### Available records
====================
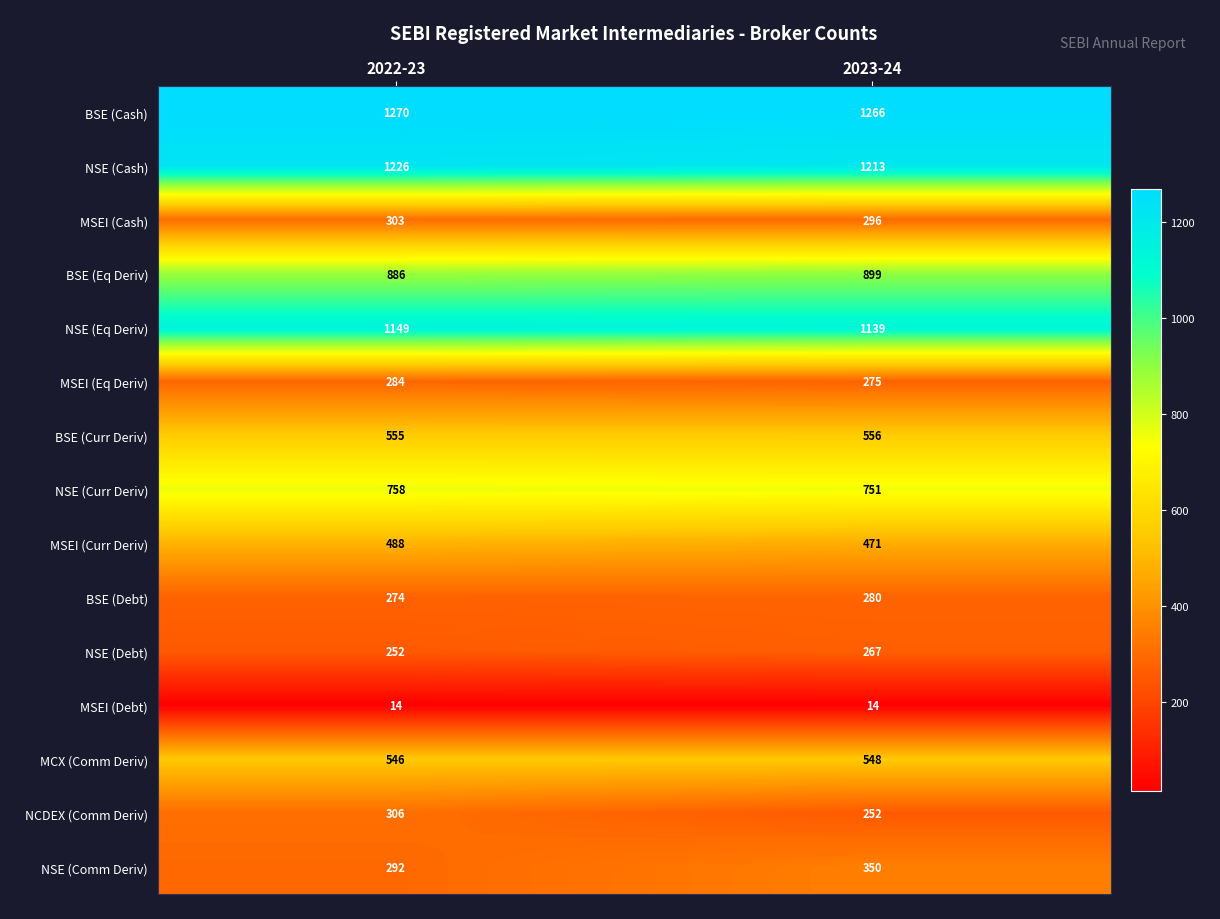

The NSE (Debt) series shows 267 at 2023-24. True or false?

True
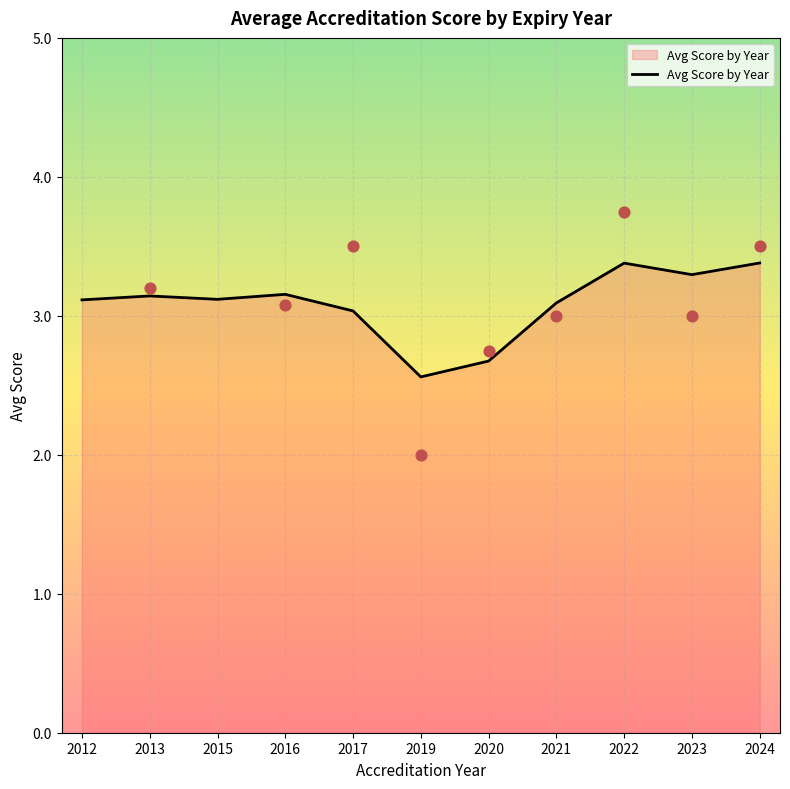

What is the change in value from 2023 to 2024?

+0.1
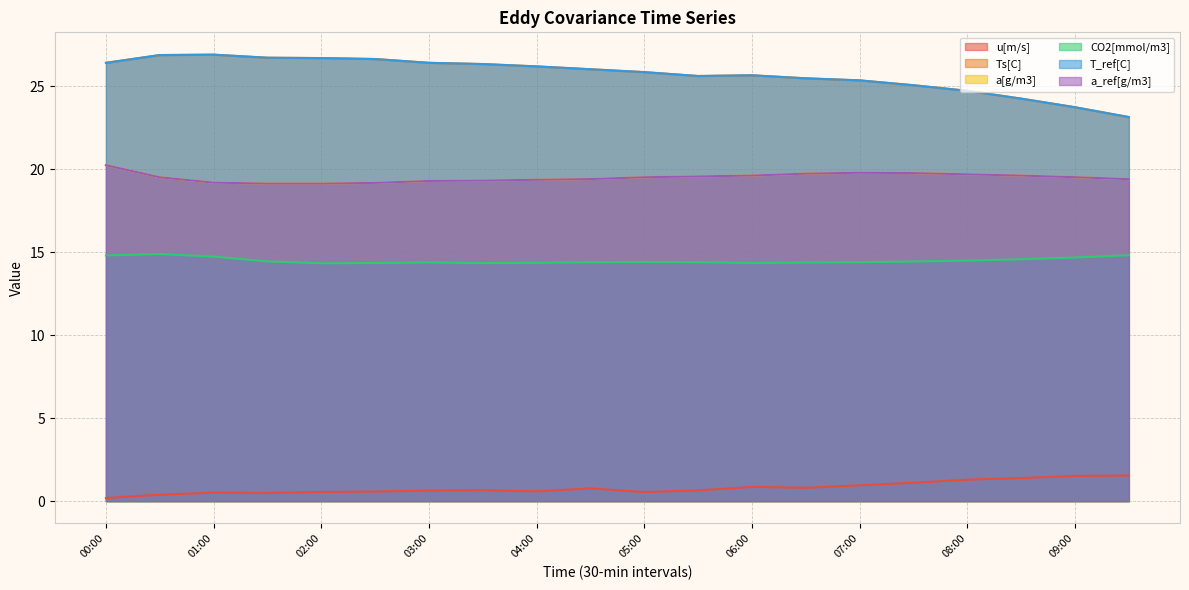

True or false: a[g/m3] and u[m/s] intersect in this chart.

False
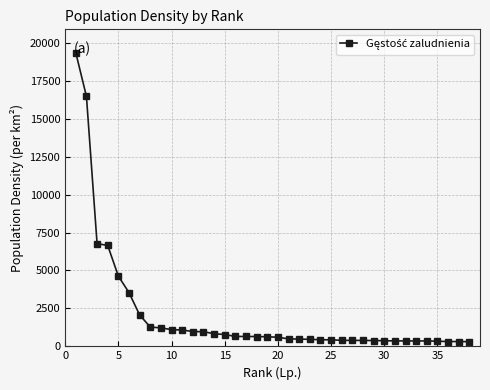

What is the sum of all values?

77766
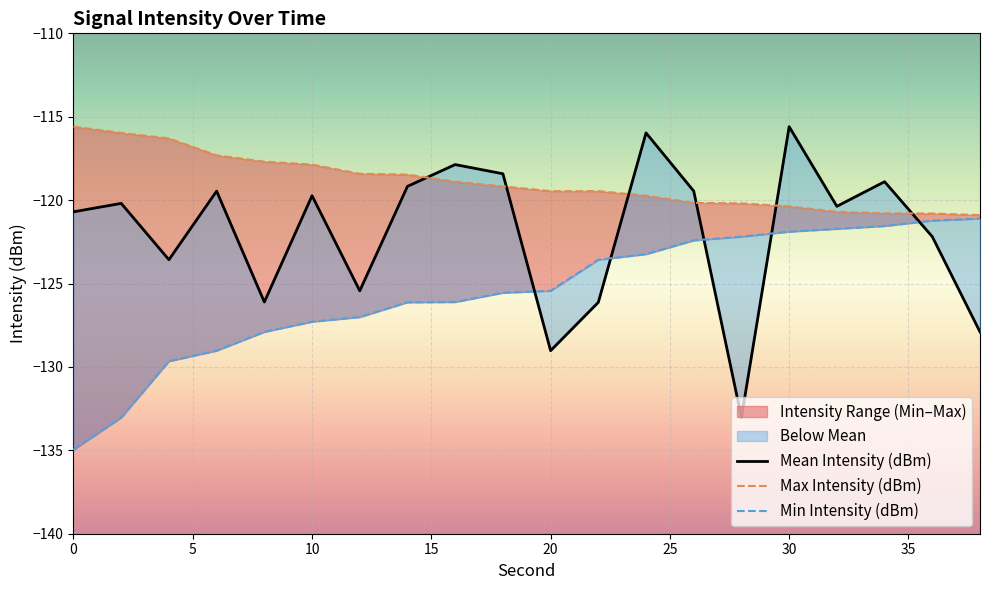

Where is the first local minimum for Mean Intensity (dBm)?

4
====================
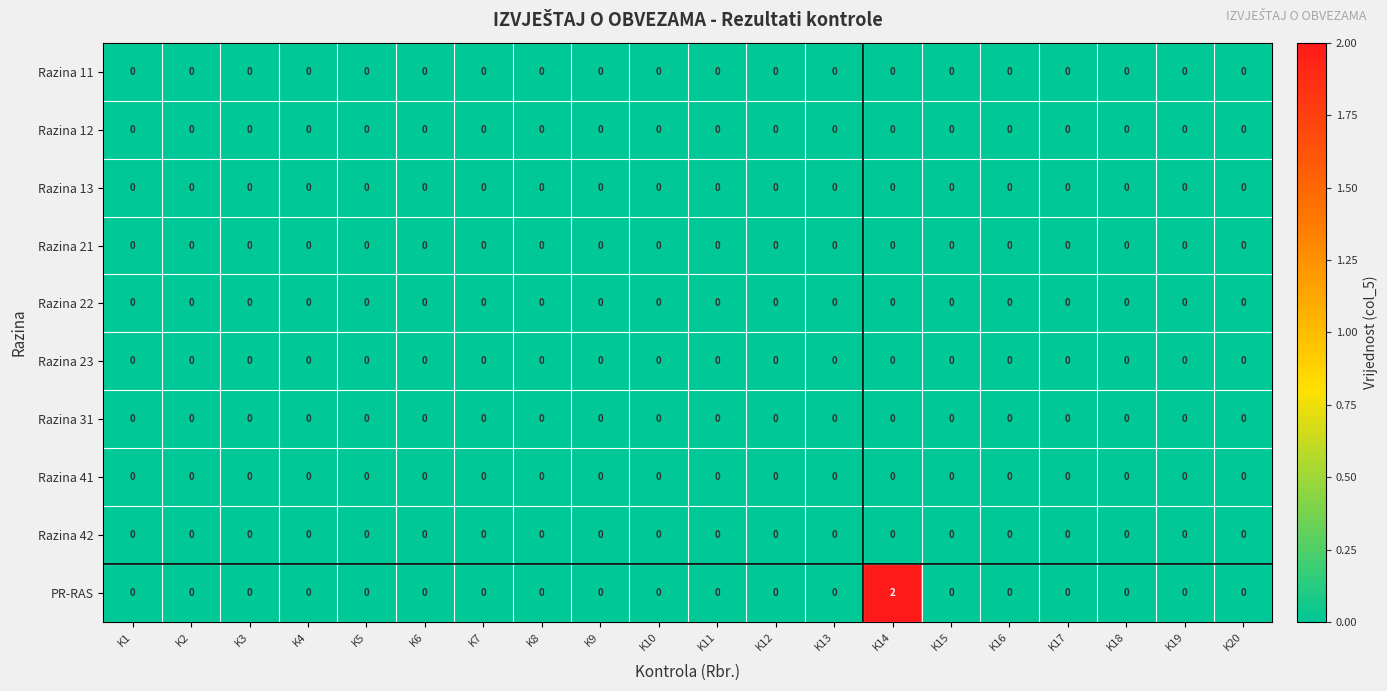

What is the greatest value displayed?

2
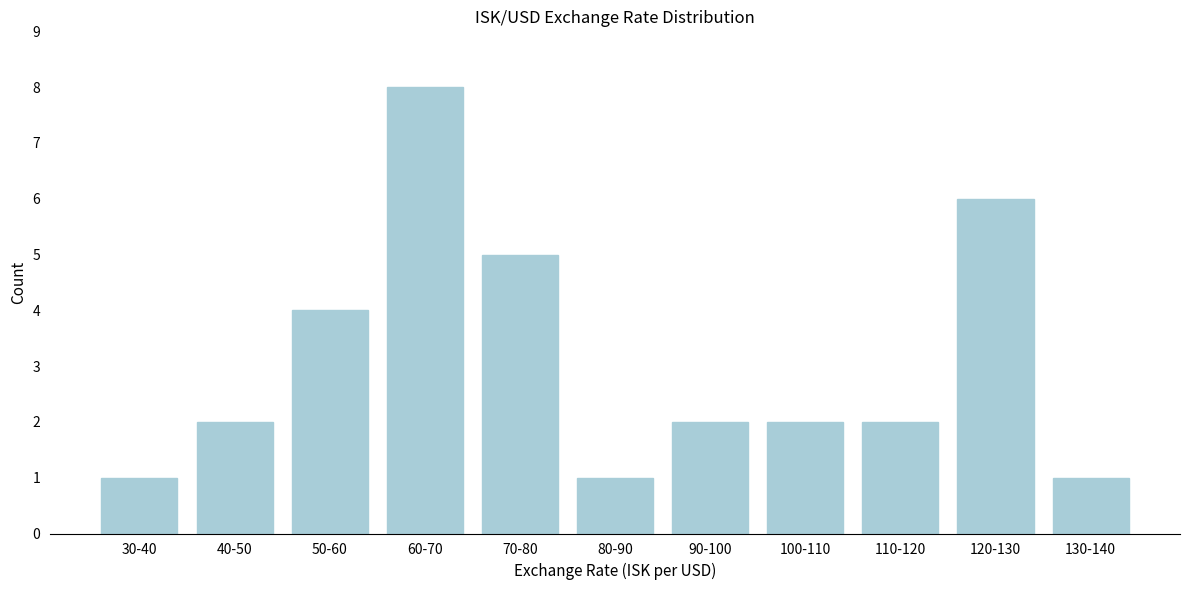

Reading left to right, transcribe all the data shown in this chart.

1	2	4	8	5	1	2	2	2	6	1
====================
### What is expected
Output the stretch of the entries from the line containing "What is the sum of all values?" through the line containing "Where is the", both included, as a Markdown table with the columns Row and Line. Number each row, leave out blank lines and the pictures.

### Completed exercise
| Row | Line |
|---|---|
| 1 | What is the sum of all values? |
| 2 | 77766 |
| 3 | Where is the first local minimum for Mean Intensity (dBm)? |